The Nasdaq Stock Market LLC has informed the United States Securities and Exchange Commission (SEC) of its plans to eliminate its Market Quality Program (MQP) and delete corresponding Rule 5950.
Nasdaq established the MQP in 2013 to promote market quality in certain securities listed on Nasdaq (MQP Securities), including by providing financial incentives to market makers in MQP Securities (MQP Market Makers) to maintain certain quoting and liquidity standards for them.
The MQP was designed to be a one year pilot program poised to commence if and when certain conditions are satisfied:
the Exchange’s acceptance of an MQP Company (the latter is defined as the trust or company housing the Exchange Traded Fund or, if the ETF is not a series of a trust or company, then the ETF itself) on behalf of an MQP Security;
the entry of a relevant MQP Market Maker into the Program.
To date, however, neither of these conditions for the commencement of the MQP have occurred in the face of efforts by Nasdaq to make the MQP more enticing to market makers. Because the MQP has yet to even satisfy the necessary pre-conditions for launching its pilot period, neither the Exchange nor the Commission has been able to assess whether or to what extent the Program is successful.
At the SEC’s suggestion and pursuant to its general initiative to end pilot programs that have failed to achieve their stated objectives, Nasdaq is now proposing to eliminate the MQP and delete Rule 5950, which comprises the Program. The Exchange stresses that it intends to develop a replacement market quality program in the future that it hopes will be more successful in attracting market maker interest than the existing Program.
Nasdaq notes that it has limited resources available to it to devote to the operation of special programs like MQP and as such, it is reasonable and equitable for the Exchange to allocate those resources to those programs that are effective and away from those programs that are ineffective.

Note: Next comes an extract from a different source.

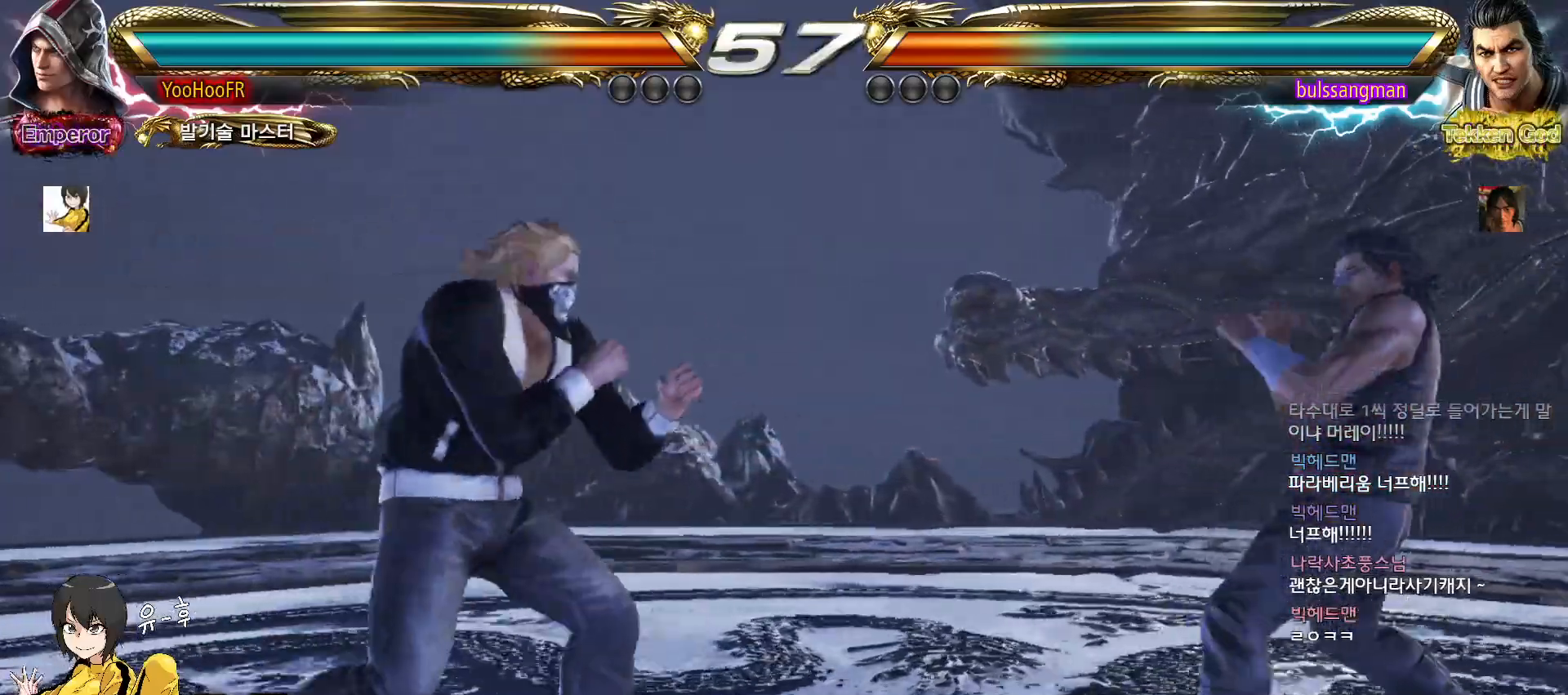
{"buttons": [], "left_stick": "center", "events": [[67, "left_stick", "left"], [383, "left_stick", "center"], [433, "left_stick", "right"], [483, "left_stick", "center"]]}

The Securities and Exchange Commission (SEC) invites comments from interested persons regarding the proposal. Feedback may be submitted by the following methods:
- Use the Commission’s Internet comment form (http://www.sec.gov/rules/sro.shtml); or
- Send an e-mail to [email protected]. Please include File Number SR-Nasdaq-2018-074 on the subject line.
- Send paper comments in triplicate to Secretary, Securities and Exchange Commission, 100 F Street, NE, Washington, DC 20549-1090. All submissions should refer to File Number SR-Nasdaq-2018-074.